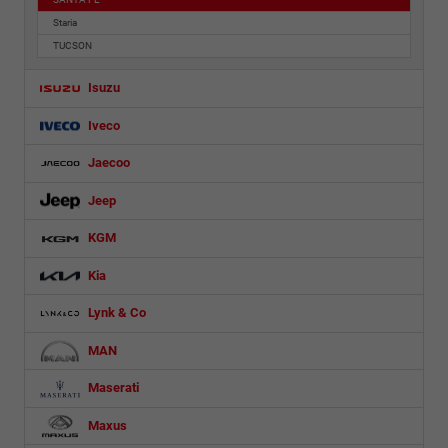
Staria
TUCSON
Isuzu
Iveco
Jaecoo
Jeep
KGM
Kia
Lynk & Co
MAN
Maserati
Maxus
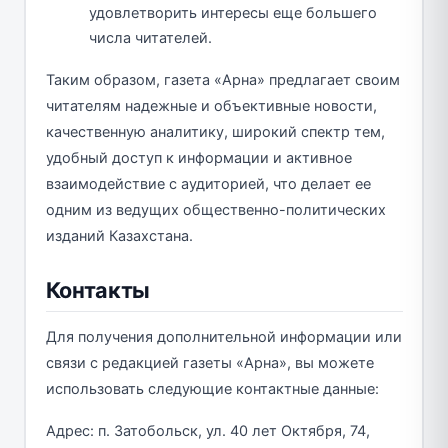
удовлетворить интересы еще большего
числа читателей.
Таким образом, газета «Арна» предлагает своим
читателям надежные и объективные новости,
качественную аналитику, широкий спектр тем,
удобный доступ к информации и активное
взаимодействие с аудиторией, что делает ее
одним из ведущих общественно-политических
изданий Казахстана.
Контакты
Для получения дополнительной информации или
связи с редакцией газеты «Арна», вы можете
использовать следующие контактные данные:
Адрес: п. Затобольск, ул. 40 лет Октября, 74,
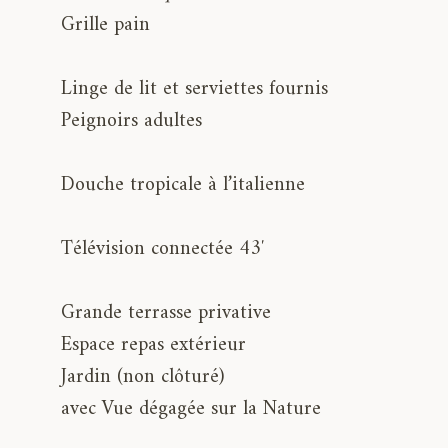
Grille pain
Linge de lit et serviettes fournis
Peignoirs adultes
Douche tropicale à l’italienne
Télévision connectée 43′
Grande terrasse privative
Espace repas extérieur
Jardin (non clôturé)
avec Vue dégagée sur la Nature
-------------------------
■ **WHAT YOU NEED TO DO**
Quote verbatim everything from the line containing "удовлетворить интересы еще большего" down to the end of the data, both ends included, and leave the pictures out of your answer.

■ **EXPECTED OUTPUT**
удовлетворить интересы еще большего
числа читателей.
Таким образом, газета «Арна» предлагает своим
читателям надежные и объективные новости,
качественную аналитику, широкий спектр тем,
удобный доступ к информации и активное
взаимодействие с аудиторией, что делает ее
одним из ведущих общественно-политических
изданий Казахстана.
Контакты
Для получения дополнительной информации или
связи с редакцией газеты «Арна», вы можете
использовать следующие контактные данные:
Адрес: п. Затобольск, ул. 40 лет Октября, 74,
Grille pain
Linge de lit et serviettes fournis
Peignoirs adultes
Douche tropicale à l’italienne
Télévision connectée 43′
Grande terrasse privative
Espace repas extérieur
Jardin (non clôturé)
avec Vue dégagée sur la Nature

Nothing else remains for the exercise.